Capricorn: The “Why Am I Doing Everything?” Week
March 15th – 21st, 2026
Overview: A Masterclass in Being Annoying
The Sun moves into Pisces on the 15th, joining a cluster of planets that are making the “logical” part of your brain feel like it’s being dunked in a bowl of lukewarm milk. You’re usually the “structure” guy, but right now, you’re about as structured as a wet noodle. Mercury is also in retrograde until the 21st, so every time you try to explain something simple—like why a client shouldn’t delete their System32 folder—you’ll end up sounding like you’re speaking in tongues.

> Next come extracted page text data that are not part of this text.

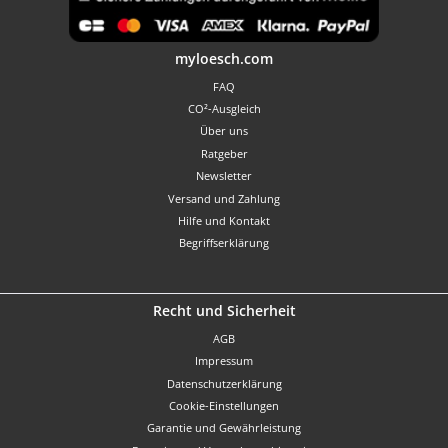
Benutzerdefiniertes Bild 1
myloesch.com
FAQ
CO²-Ausgleich
Über uns
Ratgeber
Newsletter
Versand und Zahlung
Hilfe und Kontakt
Begriffserklärung
Recht und Sicherheit
AGB
Impressum
Datenschutzerklärung
Cookie-Einstellungen
Garantie und Gewährleistung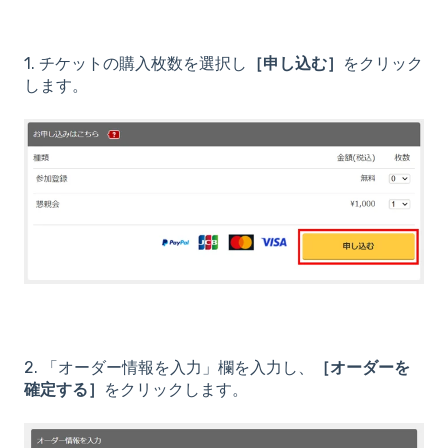
1. チケットの購入枚数を選択し
［申し込む］
をクリック
します。
2. 「オーダー情報を入力」欄を入力し、
［オーダーを
確定する］
をクリックします。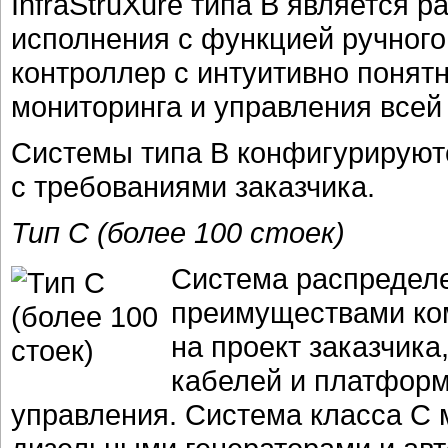
InfraStruXure типа B является 
исполнения с функцией ручног
контроллер с интуитивно поня
мониторинга и управления всей
Системы типа B конфигурируютс
с требованиями заказчика.
Тип C (более 100 стоек)
Система распределе
преимуществами ком
на проект заказчика
кабелей и платфор
управления. Система класса С 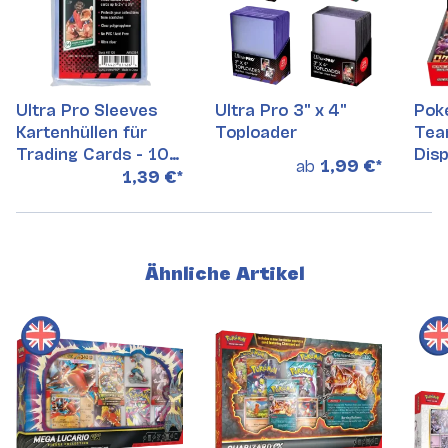
Ultra Pro Sleeves
Ultra Pro 3" x 4"
Pok
Kartenhüllen für
Toploader
Tea
Trading Cards - 100
Disp
ab
1,99 €
*
Stück
Sea
1,39 €
*
Ähnliche Artikel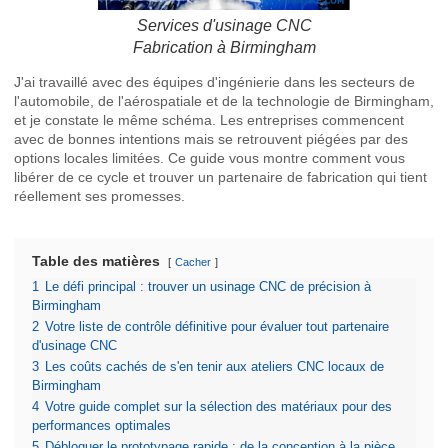
Services d'usinage CNC
Fabrication à Birmingham
J'ai travaillé avec des équipes d'ingénierie dans les secteurs de
l'automobile, de l'aérospatiale et de la technologie de Birmingham,
et je constate le même schéma. Les entreprises commencent
avec de bonnes intentions mais se retrouvent piégées par des
options locales limitées. Ce guide vous montre comment vous
libérer de ce cycle et trouver un partenaire de fabrication qui tient
réellement ses promesses.
Table des matières
Cacher
1
Le défi principal : trouver un usinage CNC de précision à
Birmingham
2
Votre liste de contrôle définitive pour évaluer tout partenaire
d'usinage CNC
3
Les coûts cachés de s'en tenir aux ateliers CNC locaux de
Birmingham
4
Votre guide complet sur la sélection des matériaux pour des
performances optimales
5
Débloquer le prototypage rapide : de la conception à la pièce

Career & Tech: The “Expert” in the Room
With Saturn (your ruling planet) being “combust” starting on the 13th, your usual authority is basically on vacation. You’ll walk in feeling like a CEO and leave feeling like an unpaid intern.
- The Glitch: Midweek, a project or client from last November will resurface, likely because you didn’t fix it right the first time.

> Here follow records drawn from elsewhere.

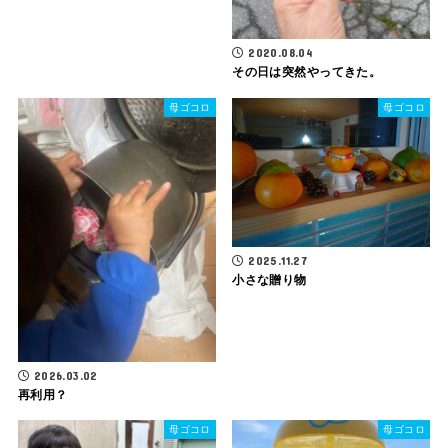
2020.08.04
その日は突然やってきた。
母ゴコロ
母ゴコロ
2025.11.27
小さな贈り物
2026.03.02
再利用？
母ゴコロ
母ゴコロ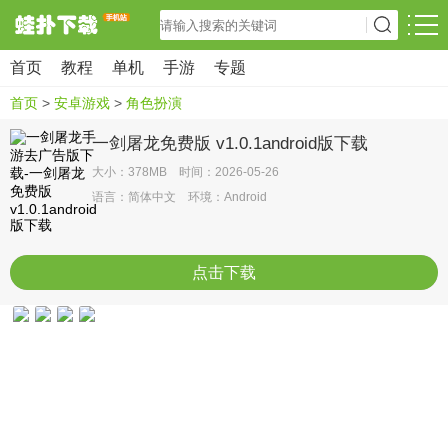
首页
教程
单机
手游
专题
首页
>
安卓游戏
>
角色扮演
一剑屠龙免费版 v1.0.1android版下载
大小：378MB 时间：2026-05-26
语言：简体中文 环境：Android
点击下载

- The Cat’s Insight: Psychic Meow Meow says your “25 years of experience” doesn’t mean anything if you can’t figure out how to open a can of tuna. Stop overcomplicating things.
Relationships: The Emotional Robot
You’re trying to be “supportive” this week, but your version of support feels like a corporate HR seminar. People want empathy, and you’re giving them a spreadsheet of their flaws.
- The Vibe: A robotic vacuum that keeps bumping into the same wall.
- Warning: Family tension peaks around the 18th. Try to listen instead of “troubleshooting” their feelings. You can’t reboot a person.
Finance: Stop Gambling on “Moon” Stocks
Mercury’s retrograde is messing with your financial sector. You’ll feel a sudden, idiotic urge to dump money into a “speculative” stock pick you found on a forum.
- Psychic Meow Meow’s Prediction: That “overnight performer” is going to perform a disappearing act on your bank account.
- The Strategy: Stick to silver and purple investments—meaning, buy the cat a new silver collar and keep your hands off the “trade” button until the 21st.
Psychic Meow Meow’s Final Word: “I saw you trying to meditate on Tuesday. You looked like you were just taking a nap while sitting up. Pathetic. Also, if you don’t stop talking about ‘synergy,’ I’m going to start knocking your silver-framed photos off the mantle one by one.”